As forest disturbance regimes have intensified during the last decades, forest resilience has gained more importance. Catastrophic disturbance events, such as the storms Lothar and Gudrun or Megafires in Greece in 2007 or in Portugal in 2017, affected whole landscapes and their habitats. Negative effects can range from profound impacts on wood production to a decreasing value of the forest landscapes for recreation and tourism. Furthermore, wildfires, storms, outbreaks of pests and diseases, droughts and floods are also becoming more prevalent, which is especially problematic in regions where experience and knowledge of dealing with those risks are less developed. Yet, evidence is increasing that climate change is exacerbating disturbance impacts.
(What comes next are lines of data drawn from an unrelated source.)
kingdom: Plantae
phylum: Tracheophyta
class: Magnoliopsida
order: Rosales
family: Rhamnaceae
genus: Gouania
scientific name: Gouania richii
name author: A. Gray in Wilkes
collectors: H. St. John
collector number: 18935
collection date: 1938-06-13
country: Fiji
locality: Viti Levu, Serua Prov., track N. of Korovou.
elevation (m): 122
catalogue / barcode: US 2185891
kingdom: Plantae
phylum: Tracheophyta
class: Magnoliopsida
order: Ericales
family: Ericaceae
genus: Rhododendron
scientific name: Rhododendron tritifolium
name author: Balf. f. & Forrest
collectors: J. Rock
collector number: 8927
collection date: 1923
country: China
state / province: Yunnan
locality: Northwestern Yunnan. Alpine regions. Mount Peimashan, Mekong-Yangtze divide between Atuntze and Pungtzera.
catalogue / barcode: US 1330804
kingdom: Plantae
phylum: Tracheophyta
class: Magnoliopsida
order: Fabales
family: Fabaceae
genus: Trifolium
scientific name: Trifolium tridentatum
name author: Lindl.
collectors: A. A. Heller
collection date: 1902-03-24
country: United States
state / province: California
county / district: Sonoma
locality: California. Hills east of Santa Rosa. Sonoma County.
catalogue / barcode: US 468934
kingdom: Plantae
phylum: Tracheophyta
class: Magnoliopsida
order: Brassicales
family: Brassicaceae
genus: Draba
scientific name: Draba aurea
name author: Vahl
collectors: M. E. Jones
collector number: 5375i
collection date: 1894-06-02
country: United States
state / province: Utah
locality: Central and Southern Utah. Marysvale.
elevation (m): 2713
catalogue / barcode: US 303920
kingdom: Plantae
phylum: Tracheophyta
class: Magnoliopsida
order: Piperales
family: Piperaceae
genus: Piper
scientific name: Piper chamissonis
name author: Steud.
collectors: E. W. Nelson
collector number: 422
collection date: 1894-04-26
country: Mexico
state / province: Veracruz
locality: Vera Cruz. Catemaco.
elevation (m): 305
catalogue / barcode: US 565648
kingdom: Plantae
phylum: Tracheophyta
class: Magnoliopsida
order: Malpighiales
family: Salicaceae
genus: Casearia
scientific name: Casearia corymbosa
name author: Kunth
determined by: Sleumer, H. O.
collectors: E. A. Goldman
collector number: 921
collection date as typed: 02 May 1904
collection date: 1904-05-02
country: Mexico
This development necessitates a structured transnational science-policy-practice dialogue, provided by the project SUstaining and Enhancing REsilience of European Forests (SURE) and supported by the German Federal Ministry of Food and Agriculture (BMEL). SURE is aiming at enhancing forest resilience and addressing disturbance related risks as an integral part of sustainable forest management through facilitating a set of networking, learning and capacity building activities.

Storm Sumava
Storm damages in Sumava

SURE has three main working objectives

  1. To produce systematic cross-disciplinary scientific assessments to support both practical management and policy development to enhance the resilience of European forests. This includes the analysis of existing experiences; lessons learned and best practice cases for enhancing resilience and efficient risk management as well as information on how to reduce harmful impacts of disturbances.
  2. To facilitate international networking of practitioners, scientists and policy makers concerned with forest risks, their prevention and risk responses and to enhance their capacities to mitigate and manage forest related risks and to increase forest resilience. This includes networking activities and events as well as fast track sharing of experiences and knowledge during forest related risks.
  3. To synthesize both practical experience and scientific knowledge into practical guidelines and policy recommendations, and to conduct targeted communication and dissemination activities that internationally communicate knowledge and experiences related to forest resilience, forest risk mitigation and forest risk management for specific target groups.